I'm not surprised that Dough and Dynamite is one of the last Keystone films made by Charlie Chaplin. The quality of them improved notably throughout 1914 from the early shorts directed by people like Henry Lehrman or George Nichols to the later ones directed by Chaplin himself. The worst are the ones in the middle directed by Mack Sennett or by Chaplin along with Mabel Normand, who was often the real star in them, as evidenced by titles like Mabel's Busy Day or Mabel's Married Life.
This one is longer than most that came before it and while it didn't keep me laughing all the way through, it certainly kept a chuckle rolling. Then again it would be difficult to fail entirely with prominent signs advertising French tarts on view. Chaplin is a working man here and seemingly someone of at least a little importance at the bakery as he gets to order around someone who looks a lot like Ben Turpin, but apparently is Chester Conklin. It's hard to tell these people sometimes beneath all that outrageous fake facial hair!
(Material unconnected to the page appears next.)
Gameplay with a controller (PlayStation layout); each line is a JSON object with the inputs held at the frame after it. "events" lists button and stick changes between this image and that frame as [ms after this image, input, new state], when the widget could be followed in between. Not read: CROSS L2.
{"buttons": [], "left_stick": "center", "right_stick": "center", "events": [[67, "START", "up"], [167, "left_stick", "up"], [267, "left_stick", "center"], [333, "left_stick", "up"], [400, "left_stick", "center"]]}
The pair of them are waiters who end up as bakers because the real bakers all go on strike. Given that they get up to enough trouble as waiters with customers who include Charley Chase, it's not surprising how much more they get up to as bakers. Both Chaplin and Conklin get beaten up with bread products in about every way conceivable and probably a few more besides, and the strikers end up getting a stick of dynamite into the bakery to blow it up. All of these scenes are as great examples of slapstick timing as you'd expect, but they're not constructed as well as you'd remember.